__Exercise details__.
Carry on the mailing-list thread about user resource beancounters past its last sentence.

__Document text__.
[START]

I do not see it in the patches you have submitted. May be I overlooked.
Can you please point me the code where guarantee is handled.

>
> > Each controller modifying the infrastructure code doesn't look good. We
> > can have proper interfaces to add a new resource controller.
> controllers do not modify interfaces nor core. They just add
> themself to the list of resources and setup default limits.
> do you think it is worth creating infrastructure for these
> 2 one-line-changes?

Yes, IMO, it is cleaner.

Think of the documentation that explains how to write a controller for
UBC.

With a proper interface it will read something like: One have to call
register_controller(char *name) and on success it returns a unique id
which is the id for the controller.

Vs

With changing lines in the core code: One have to edit the file
filename.c and add a macro to this of macros with an incremented value
for their controller and add the name of their controller to the array
named controller_names[].

I think the first one is cleaner, what do you think ?

<snip>

--

------------------------------------------------------------ ----------
Chandra Seetharaman | Be careful what you choose....
- sekharan@us.ibm.com | .......you may get it.
------------------------------------------------------------ ----------
Re: [ckrm-tech] [RFC][PATCH] UBC: user resource beancounters [message #5494 is a reply to message #5485] Mon, 21 August 2006 21:45 Go to previous messageGo to next message
Chandra Seetharaman is currently offline  Chandra Seetharaman
Messages: 88
Registered: August 2006
Member
On Mon, 2006-08-21 at 17:24 +0400, Kirill Korotaev wrote:
> Chandra Seetharaman wrote:
> > Kirill,
> >
> > Here are some concerns I have (as of now) w.r.t using UBC for resource
> > management (in the context of resource groups).
> >
> > - guarantee support is missing. I do not see any code to provide the
> > minimum amount of resource a group can get. It is important for
> > providing QoS. (In a different email you did mention guarantee, i am
> > referring it here for completeness).
> I mentioned a couple of times that this is a limited core functionality
> in this patch set.
> guarantees are implementable as a separate UBC parameters.

I will wait for oomguarpages patches :)

>
> > - Creation of a UBC and assignment of task to a UBC always happen in
> > the context of the task that is affected. I can understand it works in
> > OpenVZ environment, but IMO has issues if one wants it to be used for
> > basic resource management
> > - application needs to be changed to use this feature.
> > - System administrator does not have the control to assign tasks to a
> > UBC. Application does by itself.
> > - Assignment of task to a UBC need to be transparent to the
> > application.
> this is not 100% true.
> UBC itself doesn't prevent from changing context on the fly.
> But since this leads to part of resources to be charged to
> one UBC and another part to another UBC and so long and so

Let the controllers and the users worry about that part.

As I mentioned UBC might be perfect for container resource management,
but what I am talking for is resource management _without_ a container.

> forth, we believe that more clear and correct interface is
> something like fork()/exec()-required-application.
>
> So you can always execute new applications in desired UB and
> NO application modification are required.

[END]

__Source material__.
[START]

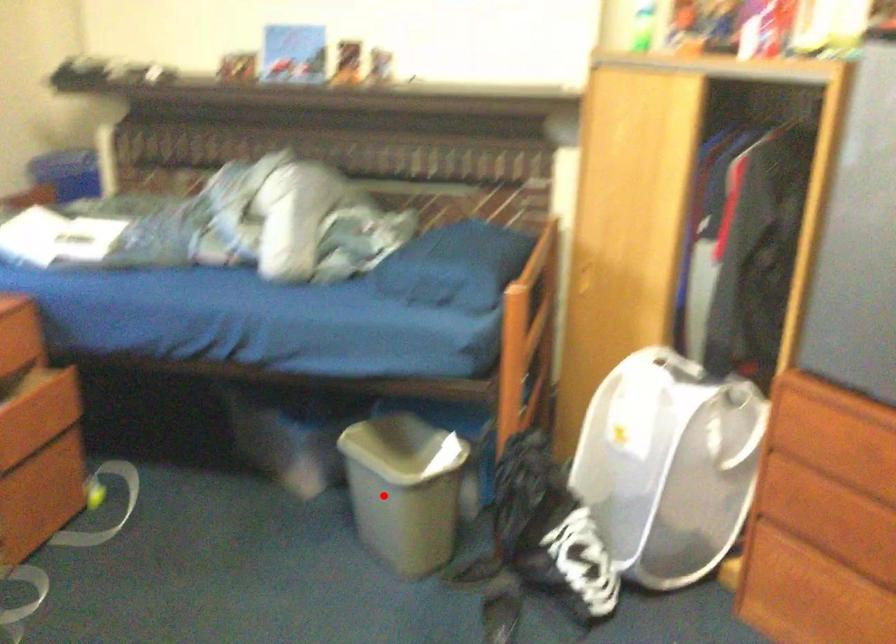
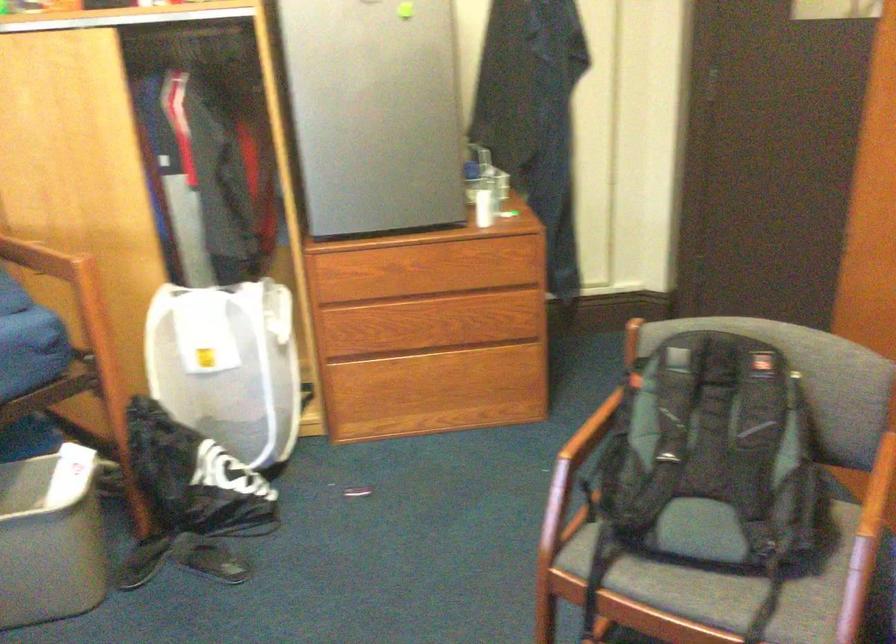
Question: I am providing you with two images of the same scene from different viewpoints. A red point is shown in image1. For the corresponding object point in image2, is it positioned nearer or farther from the camera?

[END]

__Result of the exercise__.
For generic workload management/resource management _desired UB_ is not
necessarily decided at fork/exec time. It can happen anytime during the
life cycle of a task.

>
>
> > - UBC is deleted when the last task (in that UBC) exits. For resource
> > management purposes, UBC should be deleted only when the administrator
> > deletes it.
> 1. UBCs are freed when last _resource_ using it puts the last reference.
> not the task. And it is a BIG error IMHO to think that resource
> management should group tasks. No, it should group _objects_. Tasks
> are just the same objects like say sockets.

No argument there, that is how CKRM was early last year. But, I do not
see how is related to the point I am making above (" UBC should be
deleted only when the administrator deletes it").

> 2. this is easily changeable. You are the only who requested it so far.

It may be because I am the only one looking at it without the
"container" goggles on :).

> 3. kernel does so for many other objects like users and no one complains :)
>
> > - No ability to set resource specific configuration information.
> UBC model allows to _limit_ users. It is _core_.

I think you got me wrong here. What I want is the ability to
set/maintain a generic controller specific information.

For example, if the CPU controller wants to allow the user to set the
number of seconds over which the user wants the guarantee/limit to be
imposed.

> We want to do resource management step by step and send it patch by patch,
> while you are trying to solve everything at once.
>
> sys_open() for example doesn't allow to open sockets, does it?
> the same for UBC. They do what they are supposed to do.

I do not see how this relates !!

>
> > - No ability to maintain resource specific data in the controller.
> it's false. fields can be added to user_beancounter struct easily.
> and that's what our controllers do.

With the model of static array for resources (struct ubparm ub_parms
[UB_RESOURCES] in struct user_beancounter), it is not be possible to
attach _different_ "controller specific" information to each of the
entries.

I do not think it is good idea to add controller specific information of
_different_ controllers to the user_beancounter. Think of all the fields
it will have when all the numproc controller needs is just the basic 3-4
fields.

>
> > - No ability to get the list of tasks belonging to a UBC.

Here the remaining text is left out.